Exercise description:
Answer these questions from the forum thread on yellow leaves below:
1. What share of babymonkey's leaves are all green?
2. How many drips does babymonkey use on each plant?
3. When does zem suggest taking the pictures?

--- begin Source extract ---

# Yellow Leaves!!



## babymonkey (Mar 17, 2010)

hi all
im having a few problems with some of my leaves,some of them are turning yellow,some have just the tips turning yellow,ive removed a good few off dead leaves,but yet more continue to turn yellow,85% of my leaves are all green,so my theory is,if the leaves arnt all green,then theres a problem!

is this down to heat issues,or the nutrients,as i read somewhere on this site that when the leaves turn yellow then the plant isnt getting enough nutrients,but ive only been feeding the plants with the same measurements it states on the back of the bottle,also im using 5 drips on each plant,do they need more drips ?,or as a long shot am i over feeding them
my link is below of the journal im doing so people can see what ive been using and where iom at

thanks all 
http://www.marijuanapassion.com/forum/showthread.php?t=52091


----------



## zem (Mar 17, 2010)

do you mean 5 drops?? i think it could be some feeding issue however i dont see any problem pics in your journal, you might get better help if you can post some pics taken when lights off or the fiirst 10 seonds when that hps starts to get a clear pic of what your describing


----------



## pcduck (Mar 17, 2010)

--- end Source extract ---
--- begin Listing ---

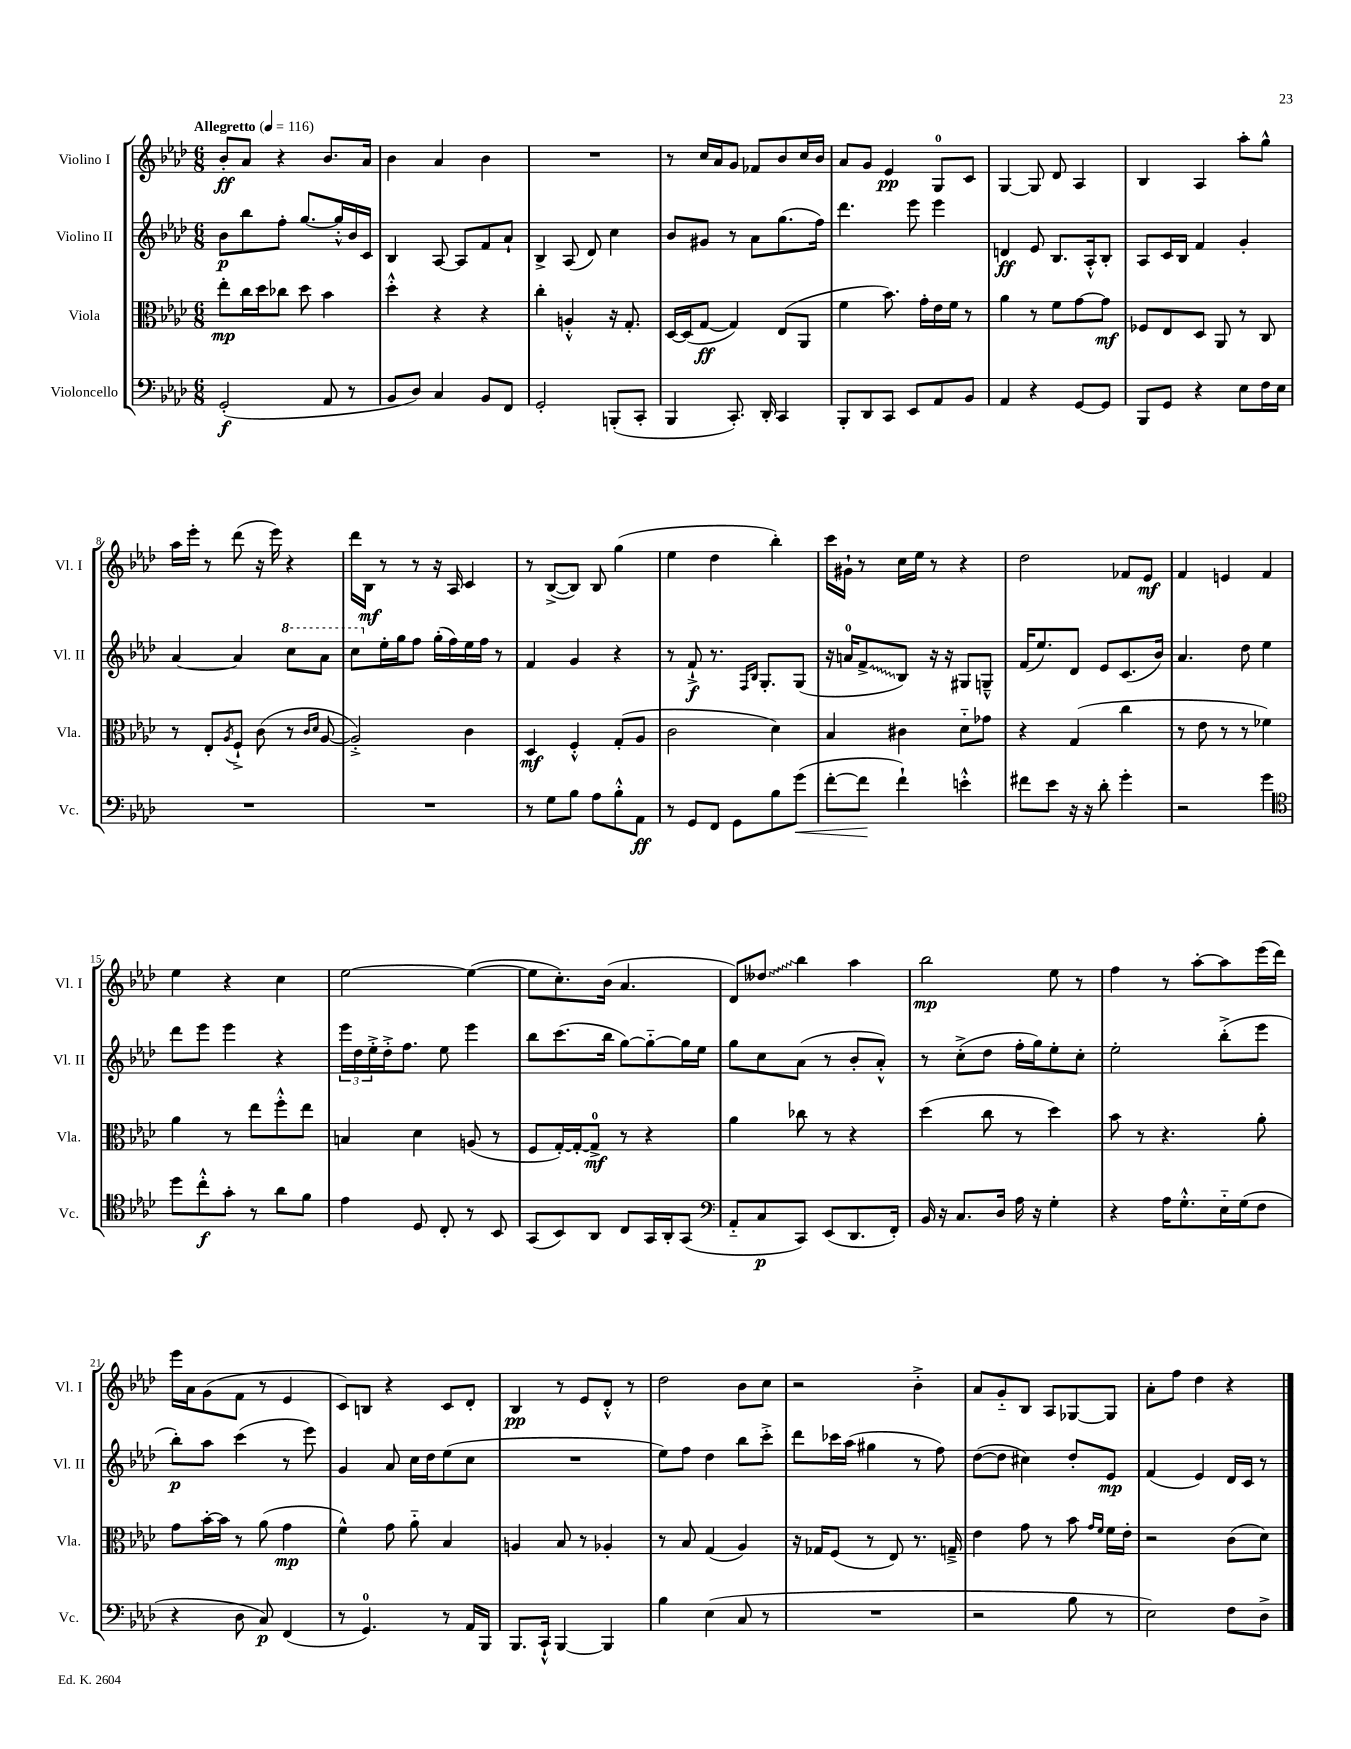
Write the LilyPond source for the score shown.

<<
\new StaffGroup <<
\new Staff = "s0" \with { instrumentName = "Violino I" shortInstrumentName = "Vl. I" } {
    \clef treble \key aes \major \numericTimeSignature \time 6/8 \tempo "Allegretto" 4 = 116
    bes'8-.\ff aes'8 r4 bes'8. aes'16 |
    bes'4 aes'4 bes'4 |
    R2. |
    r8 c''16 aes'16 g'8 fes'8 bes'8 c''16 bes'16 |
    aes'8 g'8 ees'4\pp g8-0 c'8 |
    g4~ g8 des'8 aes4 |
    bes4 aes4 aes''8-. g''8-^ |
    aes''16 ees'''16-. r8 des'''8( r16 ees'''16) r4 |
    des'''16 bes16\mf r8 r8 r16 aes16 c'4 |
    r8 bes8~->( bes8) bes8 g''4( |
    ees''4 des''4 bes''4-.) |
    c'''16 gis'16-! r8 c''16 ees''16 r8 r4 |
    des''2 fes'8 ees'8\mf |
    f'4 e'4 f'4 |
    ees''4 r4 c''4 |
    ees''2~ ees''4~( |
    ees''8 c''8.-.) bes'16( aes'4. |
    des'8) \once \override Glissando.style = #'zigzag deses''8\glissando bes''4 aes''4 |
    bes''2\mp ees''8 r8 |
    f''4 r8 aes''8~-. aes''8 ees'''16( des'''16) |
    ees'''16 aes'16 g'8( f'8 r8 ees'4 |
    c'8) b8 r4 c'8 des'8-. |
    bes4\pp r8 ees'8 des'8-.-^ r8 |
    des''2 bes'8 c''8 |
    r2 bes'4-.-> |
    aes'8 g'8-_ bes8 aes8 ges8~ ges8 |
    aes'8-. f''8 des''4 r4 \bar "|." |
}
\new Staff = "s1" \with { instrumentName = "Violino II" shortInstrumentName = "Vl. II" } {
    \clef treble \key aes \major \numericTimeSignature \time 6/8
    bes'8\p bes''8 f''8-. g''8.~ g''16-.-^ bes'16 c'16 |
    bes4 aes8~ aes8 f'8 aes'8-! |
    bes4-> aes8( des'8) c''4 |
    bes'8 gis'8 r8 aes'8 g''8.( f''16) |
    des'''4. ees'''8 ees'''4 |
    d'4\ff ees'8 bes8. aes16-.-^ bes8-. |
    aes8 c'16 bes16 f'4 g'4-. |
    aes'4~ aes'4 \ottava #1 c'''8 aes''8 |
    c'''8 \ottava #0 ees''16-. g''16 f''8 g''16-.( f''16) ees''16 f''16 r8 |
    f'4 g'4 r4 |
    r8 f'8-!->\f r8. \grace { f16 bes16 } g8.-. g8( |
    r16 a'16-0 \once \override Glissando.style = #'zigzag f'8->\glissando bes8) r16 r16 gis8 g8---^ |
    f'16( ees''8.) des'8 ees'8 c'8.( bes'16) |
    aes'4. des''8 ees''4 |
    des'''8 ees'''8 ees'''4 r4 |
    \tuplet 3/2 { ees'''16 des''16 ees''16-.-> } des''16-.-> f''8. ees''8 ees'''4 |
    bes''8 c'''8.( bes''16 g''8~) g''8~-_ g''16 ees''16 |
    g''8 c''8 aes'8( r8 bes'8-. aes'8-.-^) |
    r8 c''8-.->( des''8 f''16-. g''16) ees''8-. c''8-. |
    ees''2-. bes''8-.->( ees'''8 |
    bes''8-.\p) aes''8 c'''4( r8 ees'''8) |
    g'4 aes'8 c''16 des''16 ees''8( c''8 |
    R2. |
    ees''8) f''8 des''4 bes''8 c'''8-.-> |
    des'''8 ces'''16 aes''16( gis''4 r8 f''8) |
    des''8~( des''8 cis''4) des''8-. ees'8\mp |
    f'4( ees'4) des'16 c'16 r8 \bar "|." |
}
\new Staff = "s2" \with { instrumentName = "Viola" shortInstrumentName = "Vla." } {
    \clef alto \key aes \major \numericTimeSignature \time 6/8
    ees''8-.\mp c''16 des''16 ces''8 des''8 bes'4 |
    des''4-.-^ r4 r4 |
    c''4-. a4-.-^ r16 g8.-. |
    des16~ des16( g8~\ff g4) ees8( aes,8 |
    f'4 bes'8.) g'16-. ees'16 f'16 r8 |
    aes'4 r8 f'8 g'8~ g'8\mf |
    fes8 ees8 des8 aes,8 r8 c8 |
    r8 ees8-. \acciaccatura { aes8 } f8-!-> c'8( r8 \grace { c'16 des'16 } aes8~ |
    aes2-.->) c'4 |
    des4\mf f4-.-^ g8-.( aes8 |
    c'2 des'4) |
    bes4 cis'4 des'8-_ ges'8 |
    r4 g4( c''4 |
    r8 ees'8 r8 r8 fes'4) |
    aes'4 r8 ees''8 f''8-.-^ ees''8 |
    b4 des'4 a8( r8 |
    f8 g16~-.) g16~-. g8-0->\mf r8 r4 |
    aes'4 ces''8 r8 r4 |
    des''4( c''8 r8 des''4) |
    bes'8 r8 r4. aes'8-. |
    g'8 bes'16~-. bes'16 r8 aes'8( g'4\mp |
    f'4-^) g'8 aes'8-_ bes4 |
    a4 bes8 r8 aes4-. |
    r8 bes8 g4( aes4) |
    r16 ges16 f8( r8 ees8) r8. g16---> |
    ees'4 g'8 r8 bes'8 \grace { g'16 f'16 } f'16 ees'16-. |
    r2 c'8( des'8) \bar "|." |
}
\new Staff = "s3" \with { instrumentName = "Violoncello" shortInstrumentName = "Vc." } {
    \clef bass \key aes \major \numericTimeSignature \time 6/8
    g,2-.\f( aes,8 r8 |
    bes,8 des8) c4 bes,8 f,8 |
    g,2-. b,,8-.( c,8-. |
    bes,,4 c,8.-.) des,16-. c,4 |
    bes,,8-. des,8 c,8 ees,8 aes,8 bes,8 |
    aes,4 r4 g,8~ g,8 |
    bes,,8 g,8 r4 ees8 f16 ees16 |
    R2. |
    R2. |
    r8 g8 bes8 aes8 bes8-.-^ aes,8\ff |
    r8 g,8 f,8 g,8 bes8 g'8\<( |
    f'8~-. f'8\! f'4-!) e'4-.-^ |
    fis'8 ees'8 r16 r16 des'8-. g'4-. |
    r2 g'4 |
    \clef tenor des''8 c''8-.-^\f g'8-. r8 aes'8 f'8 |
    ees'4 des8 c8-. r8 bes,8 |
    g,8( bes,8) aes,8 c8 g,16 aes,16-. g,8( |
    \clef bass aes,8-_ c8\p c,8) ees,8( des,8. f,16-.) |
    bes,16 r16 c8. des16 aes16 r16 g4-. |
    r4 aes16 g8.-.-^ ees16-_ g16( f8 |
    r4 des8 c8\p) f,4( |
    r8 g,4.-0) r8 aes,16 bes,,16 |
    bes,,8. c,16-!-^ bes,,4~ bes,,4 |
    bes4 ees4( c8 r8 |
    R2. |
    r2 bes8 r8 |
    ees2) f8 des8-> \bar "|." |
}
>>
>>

--- end Listing ---

Full answer:
1. 85%.
2. 5 drips.
3. When the lights are off, or in the first 10 seconds after the HPS starts.